Set the listing down again, exactly as it stands below.

* [GIVEN INFORMATION]:
::::::

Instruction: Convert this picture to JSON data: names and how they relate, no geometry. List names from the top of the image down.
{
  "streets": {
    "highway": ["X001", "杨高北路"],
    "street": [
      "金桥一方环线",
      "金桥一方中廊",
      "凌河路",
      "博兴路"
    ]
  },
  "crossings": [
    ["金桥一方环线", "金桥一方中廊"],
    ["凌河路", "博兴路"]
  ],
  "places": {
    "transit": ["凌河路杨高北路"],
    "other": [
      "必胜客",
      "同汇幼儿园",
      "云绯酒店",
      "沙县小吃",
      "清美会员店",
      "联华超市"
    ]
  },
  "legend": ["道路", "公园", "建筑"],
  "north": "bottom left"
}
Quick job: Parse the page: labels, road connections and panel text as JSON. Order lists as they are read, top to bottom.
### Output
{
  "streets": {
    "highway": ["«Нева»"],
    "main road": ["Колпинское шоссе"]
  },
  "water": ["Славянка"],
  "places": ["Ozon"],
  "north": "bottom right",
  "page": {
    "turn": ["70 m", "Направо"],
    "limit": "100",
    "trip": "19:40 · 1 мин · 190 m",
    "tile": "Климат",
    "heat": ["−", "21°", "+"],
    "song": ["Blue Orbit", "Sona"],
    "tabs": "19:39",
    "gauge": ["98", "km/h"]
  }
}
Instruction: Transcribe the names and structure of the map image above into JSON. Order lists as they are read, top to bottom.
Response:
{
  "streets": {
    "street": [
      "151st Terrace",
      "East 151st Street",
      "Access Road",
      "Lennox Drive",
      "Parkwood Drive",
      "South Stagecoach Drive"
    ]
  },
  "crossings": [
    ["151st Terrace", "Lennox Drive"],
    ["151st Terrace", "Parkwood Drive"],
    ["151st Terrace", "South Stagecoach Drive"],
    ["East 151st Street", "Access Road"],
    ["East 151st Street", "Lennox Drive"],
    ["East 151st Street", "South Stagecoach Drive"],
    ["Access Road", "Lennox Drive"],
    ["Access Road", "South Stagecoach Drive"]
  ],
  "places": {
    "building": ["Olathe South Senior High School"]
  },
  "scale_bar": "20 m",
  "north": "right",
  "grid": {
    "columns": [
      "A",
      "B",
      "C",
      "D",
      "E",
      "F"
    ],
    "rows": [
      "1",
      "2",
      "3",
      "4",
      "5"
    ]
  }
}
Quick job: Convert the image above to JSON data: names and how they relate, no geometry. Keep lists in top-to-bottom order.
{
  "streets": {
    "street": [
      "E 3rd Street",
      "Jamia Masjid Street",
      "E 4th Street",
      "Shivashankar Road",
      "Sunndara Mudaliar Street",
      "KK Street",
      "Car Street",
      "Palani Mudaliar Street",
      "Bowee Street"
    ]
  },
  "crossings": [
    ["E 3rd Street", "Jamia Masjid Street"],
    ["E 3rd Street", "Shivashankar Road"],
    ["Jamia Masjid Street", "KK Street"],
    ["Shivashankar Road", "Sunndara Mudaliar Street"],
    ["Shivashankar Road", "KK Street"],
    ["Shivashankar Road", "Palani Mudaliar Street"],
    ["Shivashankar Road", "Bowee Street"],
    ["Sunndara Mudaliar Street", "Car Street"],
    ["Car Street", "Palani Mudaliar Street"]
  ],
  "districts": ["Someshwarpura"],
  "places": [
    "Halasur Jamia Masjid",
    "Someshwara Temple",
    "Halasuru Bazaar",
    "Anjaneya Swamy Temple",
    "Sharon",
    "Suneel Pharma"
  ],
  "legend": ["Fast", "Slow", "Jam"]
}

::::::

* [RESPONSE TO THE EXERCISE]:
Instruction: Convert this picture to JSON data: names and how they relate, no geometry. List names from the top of the image down.
{
  "streets": {
    "highway": ["X001", "杨高北路"],
    "street": [
      "金桥一方环线",
      "金桥一方中廊",
      "凌河路",
      "博兴路"
    ]
  },
  "crossings": [
    ["金桥一方环线", "金桥一方中廊"],
    ["凌河路", "博兴路"]
  ],
  "places": {
    "transit": ["凌河路杨高北路"],
    "other": [
      "必胜客",
      "同汇幼儿园",
      "云绯酒店",
      "沙县小吃",
      "清美会员店",
      "联华超市"
    ]
  },
  "legend": ["道路", "公园", "建筑"],
  "north": "bottom left"
}
Quick job: Parse the page: labels, road connections and panel text as JSON. Order lists as they are read, top to bottom.
### Output
{
  "streets": {
    "highway": ["«Нева»"],
    "main road": ["Колпинское шоссе"]
  },
  "water": ["Славянка"],
  "places": ["Ozon"],
  "north": "bottom right",
  "page": {
    "turn": ["70 m", "Направо"],
    "limit": "100",
    "trip": "19:40 · 1 мин · 190 m",
    "tile": "Климат",
    "heat": ["−", "21°", "+"],
    "song": ["Blue Orbit", "Sona"],
    "tabs": "19:39",
    "gauge": ["98", "km/h"]
  }
}
Instruction: Transcribe the names and structure of the map image above into JSON. Order lists as they are read, top to bottom.
Response:
{
  "streets": {
    "street": [
      "151st Terrace",
      "East 151st Street",
      "Access Road",
      "Lennox Drive",
      "Parkwood Drive",
      "South Stagecoach Drive"
    ]
  },
  "crossings": [
    ["151st Terrace", "Lennox Drive"],
    ["151st Terrace", "Parkwood Drive"],
    ["151st Terrace", "South Stagecoach Drive"],
    ["East 151st Street", "Access Road"],
    ["East 151st Street", "Lennox Drive"],
    ["East 151st Street", "South Stagecoach Drive"],
    ["Access Road", "Lennox Drive"],
    ["Access Road", "South Stagecoach Drive"]
  ],
  "places": {
    "building": ["Olathe South Senior High School"]
  },
  "scale_bar": "20 m",
  "north": "right",
  "grid": {
    "columns": [
      "A",
      "B",
      "C",
      "D",
      "E",
      "F"
    ],
    "rows": [
      "1",
      "2",
      "3",
      "4",
      "5"
    ]
  }
}
Quick job: Convert the image above to JSON data: names and how they relate, no geometry. Keep lists in top-to-bottom order.
{
  "streets": {
    "street": [
      "E 3rd Street",
      "Jamia Masjid Street",
      "E 4th Street",
      "Shivashankar Road",
      "Sunndara Mudaliar Street",
      "KK Street",
      "Car Street",
      "Palani Mudaliar Street",
      "Bowee Street"
    ]
  },
  "crossings": [
    ["E 3rd Street", "Jamia Masjid Street"],
    ["E 3rd Street", "Shivashankar Road"],
    ["Jamia Masjid Street", "KK Street"],
    ["Shivashankar Road", "Sunndara Mudaliar Street"],
    ["Shivashankar Road", "KK Street"],
    ["Shivashankar Road", "Palani Mudaliar Street"],
    ["Shivashankar Road", "Bowee Street"],
    ["Sunndara Mudaliar Street", "Car Street"],
    ["Car Street", "Palani Mudaliar Street"]
  ],
  "districts": ["Someshwarpura"],
  "places": [
    "Halasur Jamia Masjid",
    "Someshwara Temple",
    "Halasuru Bazaar",
    "Anjaneya Swamy Temple",
    "Sharon",
    "Suneel Pharma"
  ],
  "legend": ["Fast", "Slow", "Jam"]
}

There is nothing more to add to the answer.